• DATASET ROWS
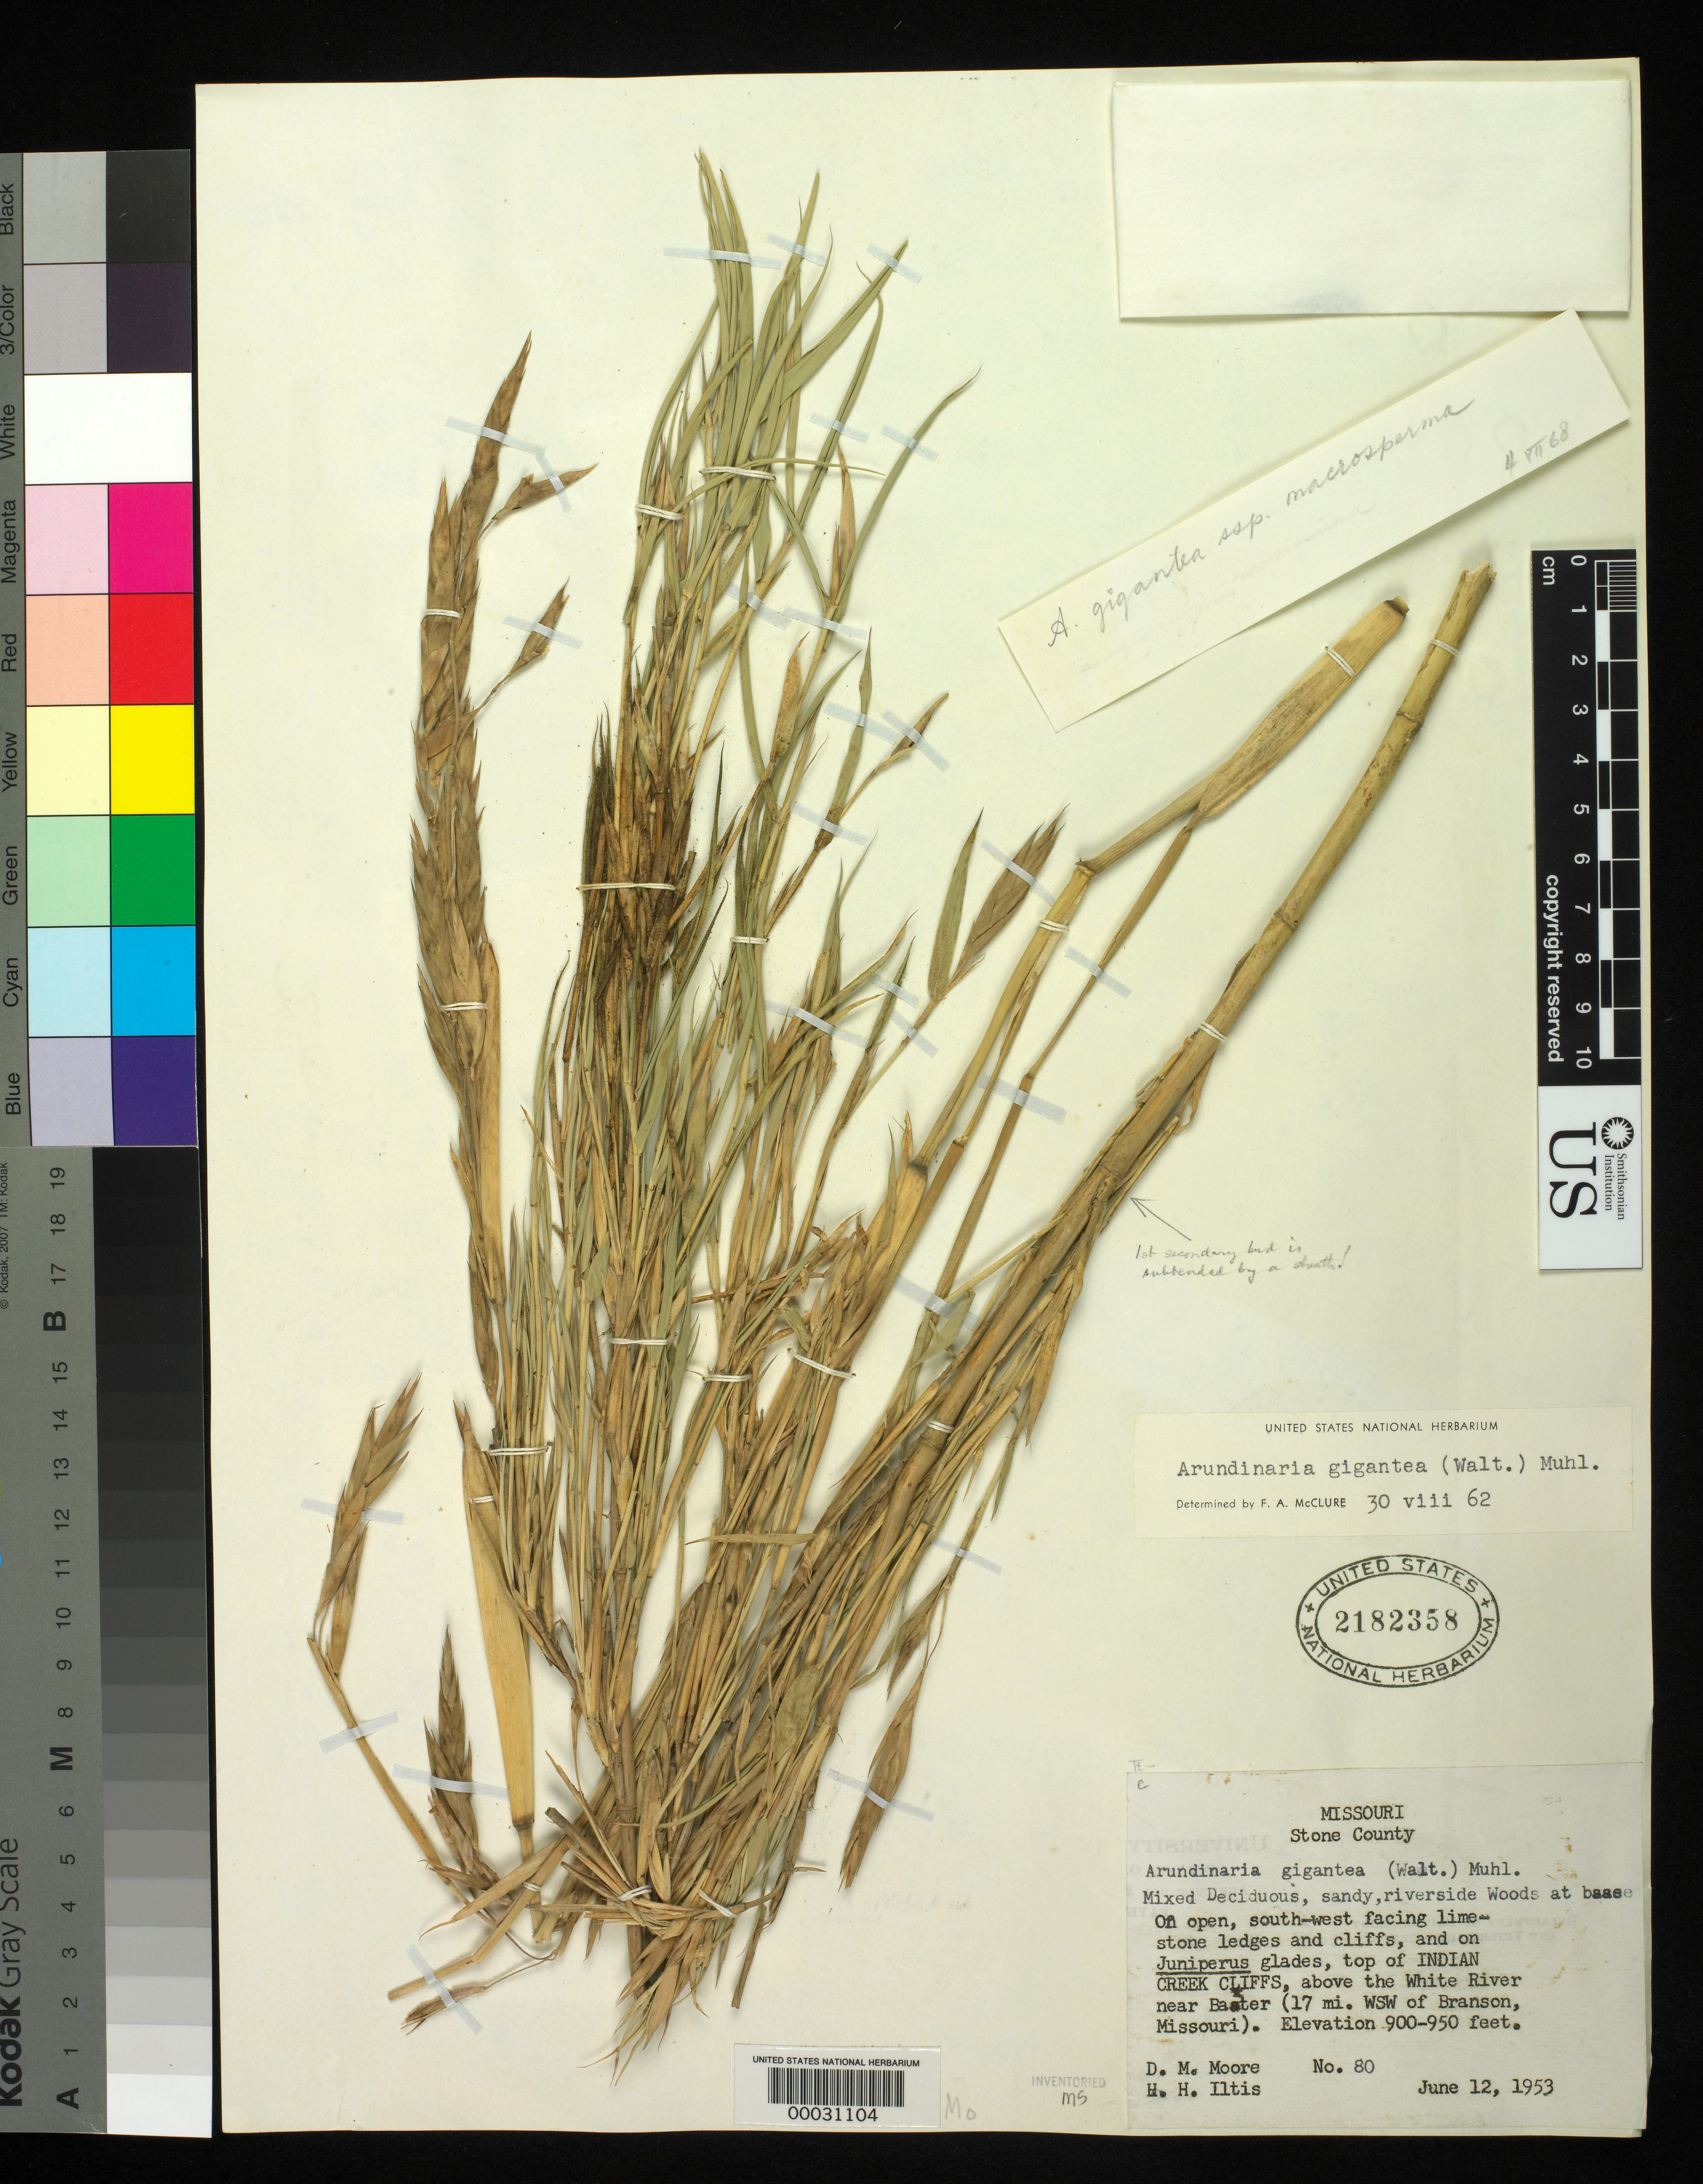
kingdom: Plantae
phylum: Tracheophyta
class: Liliopsida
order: Poales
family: Poaceae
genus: Arundinaria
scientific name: Arundinaria gigantea subsp. macrosperma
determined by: McClure, F. A.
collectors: D. Moore & H. H. Iltis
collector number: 80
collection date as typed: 12 Jun 1953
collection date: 1953-06-12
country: United States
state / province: Missouri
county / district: Stone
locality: White river, bater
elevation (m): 275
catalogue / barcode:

• WHAT NEEDS TO BE DONE
Copy all of the material above, substituting "site" for "locality" and changing nothing else. Leave the pictures out of your copy.

• CORRECT ANSWER
kingdom: Plantae
phylum: Tracheophyta
class: Liliopsida
order: Poales
family: Poaceae
genus: Arundinaria
scientific name: Arundinaria gigantea subsp. macrosperma
determined by: McClure, F. A.
collectors: D. Moore & H. H. Iltis
collector number: 80
collection date as typed: 12 Jun 1953
collection date: 1953-06-12
country: United States
state / province: Missouri
county / district: Stone
site: White river, bater
elevation (m): 275
catalogue / barcode:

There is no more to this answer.